September 1st I started a gratitude art journal. I wrote down a few things I'm grateful for then decorate the page. After reading through daily entries I see the thing that pleases me most is getting basic needs met like those today. My CNA showed up! I got a shower and a hot meal and slept in a clean bed.
Today the CNA that arrived made a wonderful chicken curry dish. Tomorrow she will help do some more organizing here. This is a photo of how things are coming a long so far. I love my new art table to bits but I've still not used it. I'm not going to push it though. It'll come.
I had to talk to the main guy at the CNA company who made me cry he was so rough. He acted like I should be grateful that anyone at all is coming out. He even said, all they're coming to do is light house keeping and cooking. I said, those things matter and it matters that your company keeps calling me to say the person you scheduled for me isn't going to come out and that you'll try your best to get me someone else. It matters that I can't rely on you. The man then said, why can't you keep a CNA, are you working them too hard? He then said I'm new to the company, since the 10th of September, but I haven't had a steady CNA, why? I said, because you allow them to call off. You allow them to say they're on their way then call in 10 min later to cancel. He then reminded me that not every company allows clients to have a conversation with the owner. I guess I was supposed to be grateful for the accusations and excuses. Then he said, maybe we aren't the right company for you, like he was going to fire me or something!!!!

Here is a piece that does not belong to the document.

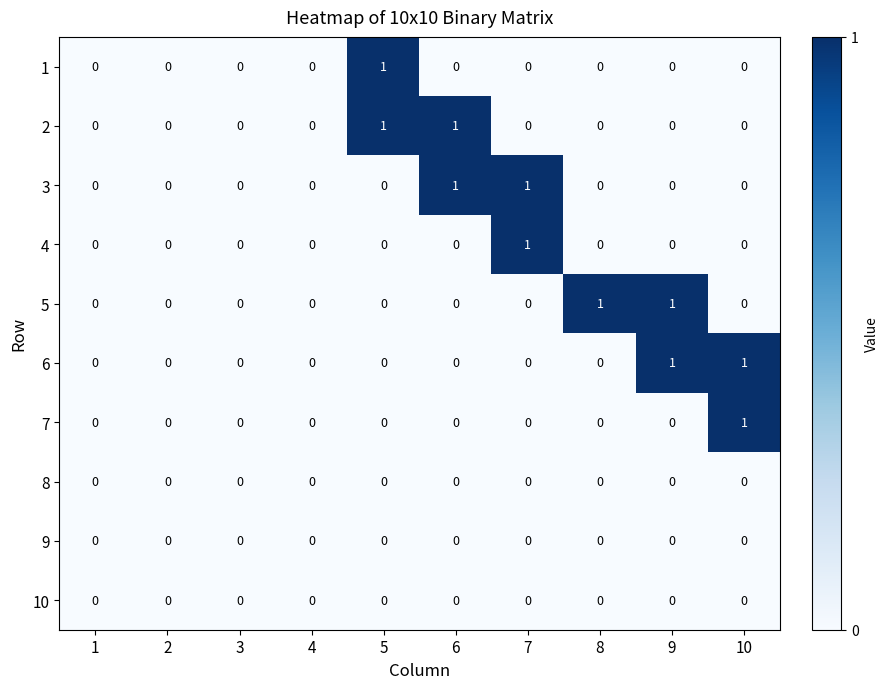

True or false: 1 has a value of 0 at 8.

True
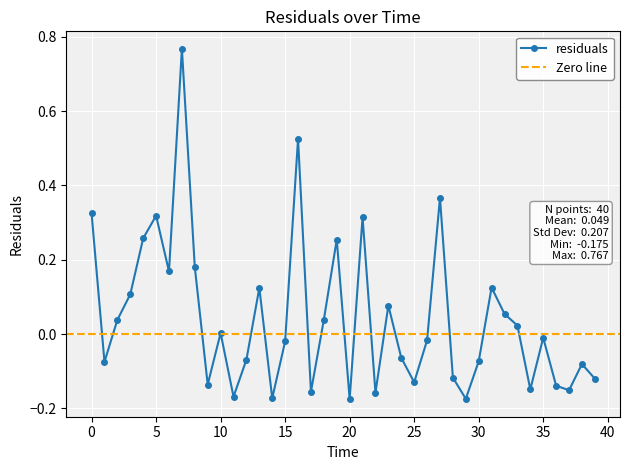

What is the approximate value at 17.0?

-0.2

As he talked at me he was reading my chart. He paused and said, why do you have unskilled care for your case? He said, reading your health history you should have skilled care not a home health aide like we've been sending. He said, we need to reconsider your case so that you have more hours in the week that we come in. I thought, dang I can't get you here when three days a week, you want to come in more than that and for longer? Try the four hours 3 days a week first. I'll be more than grateful if you show up!
The hassles of a CNA company aren't new. I've had them before, for years in fact, and they have consistently performed poorly.
In the midst of illness, pain and a pain in the butt company, how does one find joy and gratitude? Interestingly enough, it's not hard. Even when things go haywire it doesn't cancel out the good. I still see the good, still experience it. Now I write it down.